THE TASK -
Pull the text out of every entry below, copying it word for word, and leave out the pictures.
*** RECORDS FOR THE EXERCISE Section Begins ***
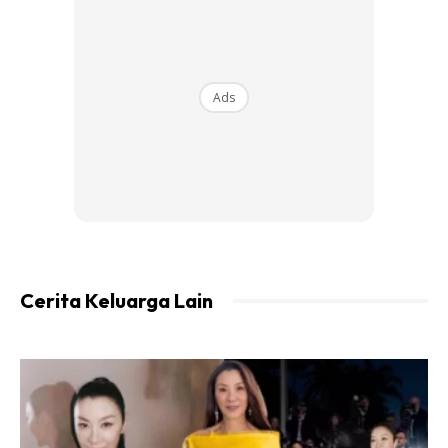
Melalui perbualan, anak ini menceritakan yang dia tidak
hadir pada minggu sebelum cuti Deepavali kerana tahap
dua belum perlu hadir. Maka minggu ini dia menyangka
Ads
kumpulannya perlu hadir dahulu. Terdapat salah faham
penggiliran kumpulan di situ.
Banyak juga perkara yang kami bualkan sementara
menunggu ibunya datang ambil. Sempat juga saya
bergegas lari ke Bilik Kaunseling untuk ambil roti gardenia
dan air kotak apabila dia mengatakan belum sarapan pagi.
Cerita Keluarga Lain
Memandangkan jadual temu janji bagi sesi konsultasi waris
ialah pada pukul 9.30 pagi, saya ambil keputusan untuk
menemani anak ini sahaja. Tidak lain tidak bukan ialah bagi
memastikan dirinya sentiasa rasa selamat, tenang dan
selesa apabila berada di sekolah.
*** RECORDS FOR THE EXERCISE Section Ends ***
RESPONSE AREA -
Melalui perbualan, anak ini menceritakan yang dia tidak
hadir pada minggu sebelum cuti Deepavali kerana tahap
dua belum perlu hadir. Maka minggu ini dia menyangka
Ads
kumpulannya perlu hadir dahulu. Terdapat salah faham
penggiliran kumpulan di situ.
Banyak juga perkara yang kami bualkan sementara
menunggu ibunya datang ambil. Sempat juga saya
bergegas lari ke Bilik Kaunseling untuk ambil roti gardenia
dan air kotak apabila dia mengatakan belum sarapan pagi.
Cerita Keluarga Lain
Memandangkan jadual temu janji bagi sesi konsultasi waris
ialah pada pukul 9.30 pagi, saya ambil keputusan untuk
menemani anak ini sahaja. Tidak lain tidak bukan ialah bagi
memastikan dirinya sentiasa rasa selamat, tenang dan
selesa apabila berada di sekolah.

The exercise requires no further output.